Centuries before European explorers found their way to the western hemisphere, the Pueblo Indians of what is now New Mexico developed a distinctive and complex civilization. These peace loving people created an urban life in harmony with the environment and with each other. Their religion was pantheistic [belief that God is (consist of) all forces and powers of the universe] and deeply spiritual and constituted an important part of daily life, within which they created an equitable government, a magnificent architecture, intensive agriculture with a sophisticated irrigation system.

While the majority of Native Americans belonged to nomadic tribes and moved with the seasons to follow game, the Pueblo stayed in one location. They hunted, fished, and traded much like Indians on the rest of the continent but they were very different in two very important ways. They were farmers, growing corn, squash, a variety of beans and other vegetables. They also built permanent structures for lodging, worship and cultural events. One roof-timber has been carbon-14 dated to 217 AD.

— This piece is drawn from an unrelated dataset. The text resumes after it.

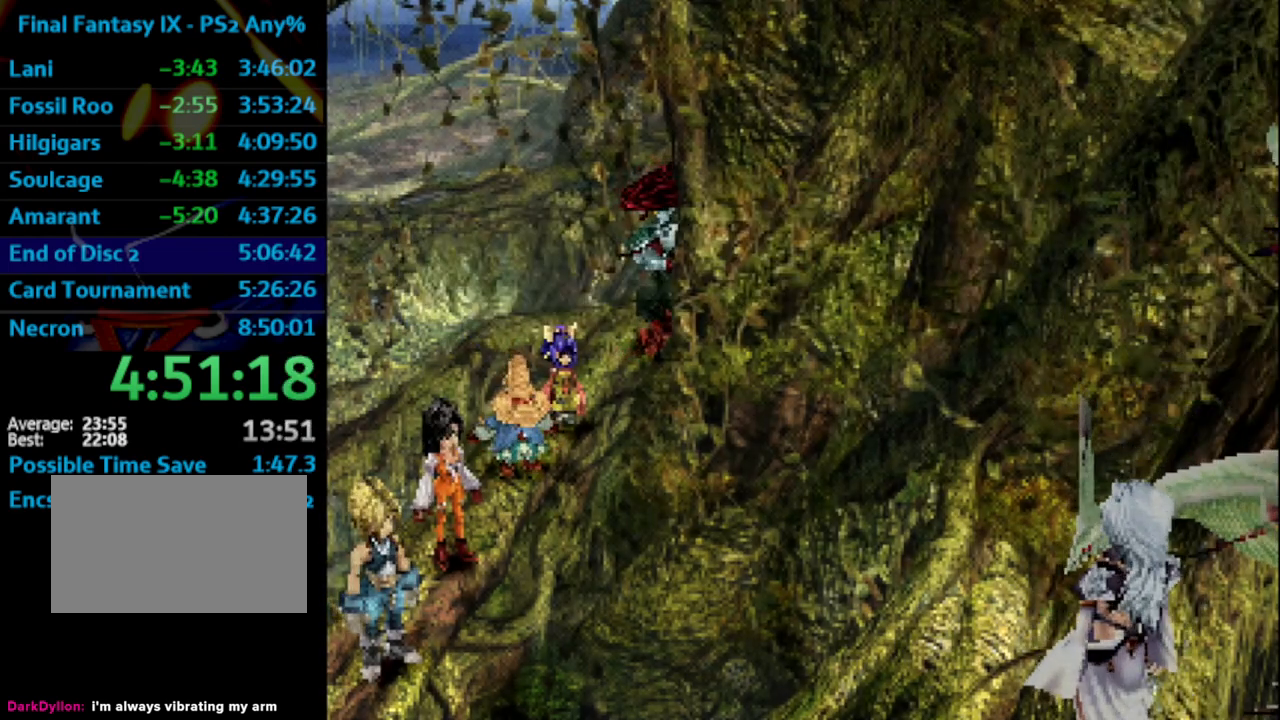
{"buttons": [], "left_stick": "center", "right_stick": "center", "events": [[50, "CROSS", "up"], [117, "CROSS", "down"], [117, "SQUARE", "down"], [150, "CROSS", "up"], [150, "SQUARE", "up"], [217, "CROSS", "down"], [233, "SQUARE", "down"], [250, "CROSS", "up"], [283, "SQUARE", "up"], [300, "CROSS", "down"], [367, "CROSS", "up"], [383, "SQUARE", "down"], [417, "CROSS", "down"], [433, "SQUARE", "up"], [467, "CROSS", "up"]]}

As the Europeans arrived and pushed westward the Pueblo offered little resistence, choosing instead to maintain a peaceful life and their own culture.

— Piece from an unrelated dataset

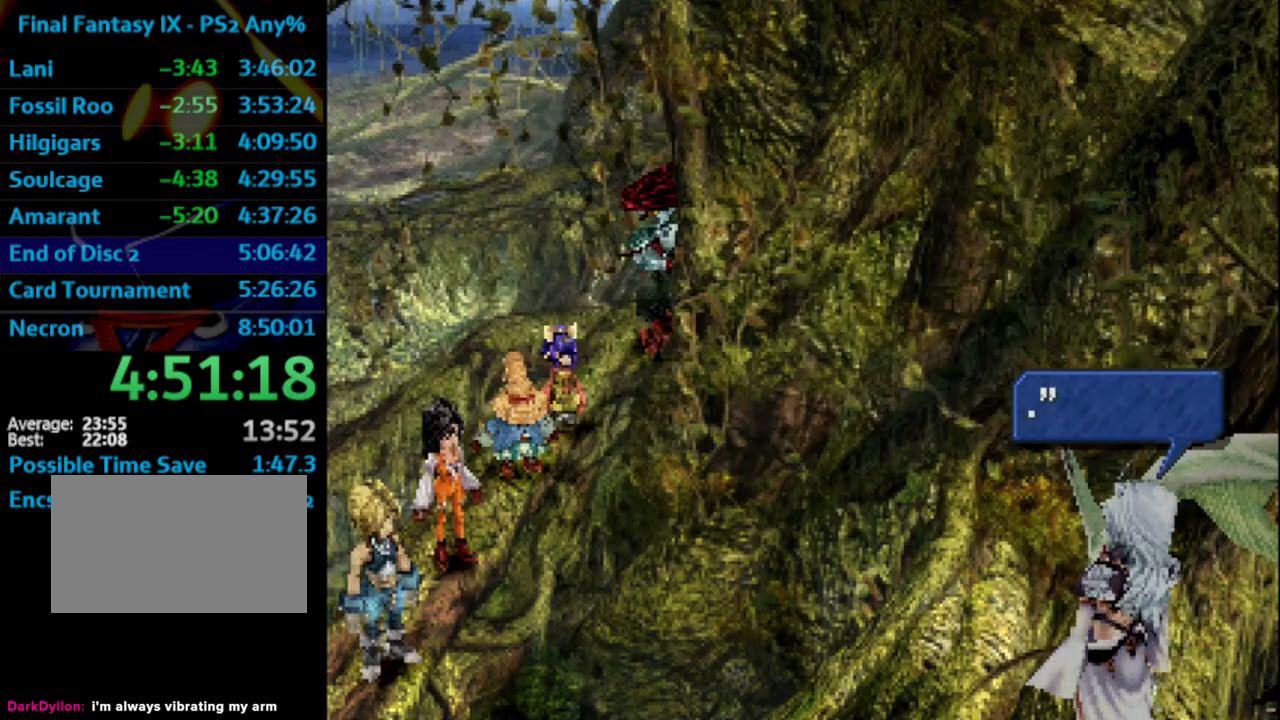
{"buttons": ["CROSS"], "left_stick": "center", "right_stick": "center", "events": [[33, "CROSS", "down"], [33, "SQUARE", "down"], [83, "CROSS", "up"], [100, "SQUARE", "up"], [133, "CROSS", "down"], [167, "SQUARE", "down"], [200, "CROSS", "up"], [217, "SQUARE", "up"], [233, "CROSS", "down"], [283, "CROSS", "up"], [317, "SQUARE", "down"], [350, "CROSS", "down"], [383, "CROSS", "up"], [383, "SQUARE", "up"], [433, "SQUARE", "down"], [450, "CROSS", "down"], [483, "SQUARE", "up"]]}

Today, after suffering disruption by gold-seeking Europeans, alien Indian tribes and Anglo-American westward expansion, the Pueblo people are settled in nineteen communities, some of which have been continuously inhabited since long before the discovery of America. Still retaining their ancient and largely secret ceremonial life, they nevertheless welcome visitors from all over the world, and offer a glimpse of the proud heritage which they have kept alive for more than a thousand years.

The tribes are The Acoma, The Cochiti, The Isleta, The Jemez, The Laguna, The Nambe, The Picuris, The Pojoaque, The Sandia, The San Felipe, The San Ildefonso, The San Juan, The Santa Ana, The Santa Clara, The Santo Domingo, The Taos Pueblo, The Tesuque, The Zia, and The Zuni. All of the tribes have highly developed skills in art, pottery, weaving, jewelry, leather work and other crafts.

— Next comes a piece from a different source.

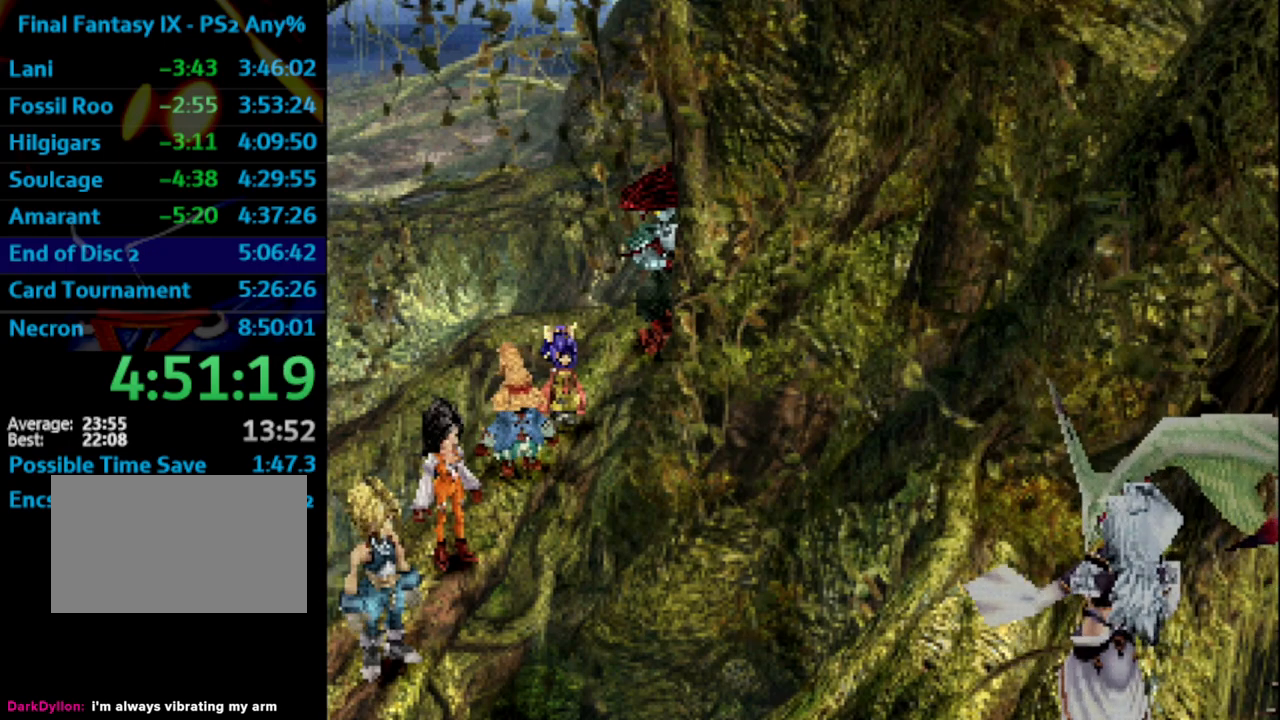
{"buttons": ["CROSS"], "left_stick": "center", "right_stick": "center", "events": [[17, "CROSS", "up"], [83, "CROSS", "down"], [100, "SQUARE", "down"], [117, "CROSS", "up"], [117, "SQUARE", "up"], [300, "CROSS", "down"], [333, "SQUARE", "down"], [350, "CROSS", "up"], [383, "SQUARE", "up"], [500, "CROSS", "down"]]}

Nearly all Pueblo populations are divided into clans; the Corn Clan, the Turkey Clan, the Turquoise Clan and many others. Clan members may take turns in the conduct of the Pueblo government, in the administration of justice, and in the responsibility for traditional tribal ceremonies. Most Pueblo people speak a variation of two primary linguistic stocks, Keresan or Tanoan, as well as English and often Spanish. The Zuni Pueblo has its own language, unrelated to any of the others.

The Pueblo Revolt, 1680-1692

Spaniards began moving into what is now Arizona and New Mexico as early as 1540. They conquered more than 100 Indian pueblos, or villages. Spanish soldiers and priests set up a forced-labor system almost like slavery, and prevented the Pueblo Indians from worshiping their ancient gods. Finally the Indians struck back. Led by Pope, from San Juan pueblo, they attacked several Spanish settlements in August 1680. The Indians killed over 400 Spaniards, and besieged 1,000 more in Santa Fe. After several days without water, the Spaniards escaped to El Paso del Norte (now El Paso, Texas), and Pope became the master of New Mexico.

The Pueblo Indians ruled for 12 years, and destroyed almost every trace of the Roman Catholic Church but retained such things as horses thus becoming the first Plains Indians to acquire them. Spanish soldiers under Diego de Vargas easily re-conquered the territory in 1692, after Pope's death.